The tsCV function is very general, and will work for any forecasting function that returns an object of class forecast. You don’t even have to specify the minimum sample size for model fitting, as it will silently fit models beginning with a single observation, and return a missing value whenever the model cannot be estimated.
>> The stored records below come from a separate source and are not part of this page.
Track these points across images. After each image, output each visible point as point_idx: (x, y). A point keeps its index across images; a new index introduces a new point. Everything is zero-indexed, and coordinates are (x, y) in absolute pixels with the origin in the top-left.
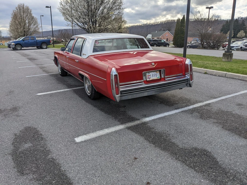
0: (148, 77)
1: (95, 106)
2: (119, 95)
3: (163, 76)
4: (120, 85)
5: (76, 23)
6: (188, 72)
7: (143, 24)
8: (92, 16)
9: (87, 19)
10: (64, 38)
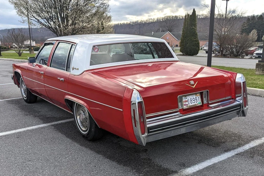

These functions are only on the github version for now, but will migrate to CRAN next time I release a new stable version.

### Related Posts:

• juan

Hello. How did you create that plots?

• Just some R code:

par(mar=c(0,0,0,0))
plot(0,0,xlim=c(0,28),ylim=c(0,1),
xaxt=”n”,yaxt=”n”,bty=”n”,xlab=””,ylab=””,type=”n”)
i <- 1
for(j in 1:20)
{
test <- (6+j):26
train = i)
points(test[i], 1-j/20, pch=19, col=”red”)
if(length(test) >= i)
points(test[-i], rep(1-j/20,length(test)-1), pch=19, col=”gray”)
else
points(test, rep(1-j/20,length(test)), pch=19, col=”gray”)
}
text(28,.95,”time”)

• Jason

Hi Professor – Is there any research into if averaging the folds is the best method for summarizing the out-of-sample accuracy (i.e. would using trimmed means (depending on # of folds) or median work?)? Do we need to worry about trends in the OOS accuracy folds (I’m assuming, since the folds are time dependent, that this isn’t an issue for non-TS CV)?

• 1. “Best” depends on your optimization criterion. Normally MSE is used because we are wanting to minimize MSE. But if you had some other objective, you would need to adapt your accuracy measure accordingly.
2. Yes, it is worth looking at the stationarity properties of the TSCV errors. e.g., plot them over time and see if there are heteroskedastic patterns.

• Ross

Hi Professor
How to run both of the function “CVar” and “tsCV”?

• Tetsuya

Dear Prof. Hyndman,
I tried ets to some time series and met one seasonal monthly time series whose 12 months ahead forecasts are just the same as those results from s_naive method. Could you please explain why this happened? Thank you!

• snaive is a special case of an ETS model.

• Tetsuya

Thank you so much.
I tried another time series but its ets 12 months ahead forecasts are not same as forecasts of snaive method. Could you please tell me in what conditions this happens?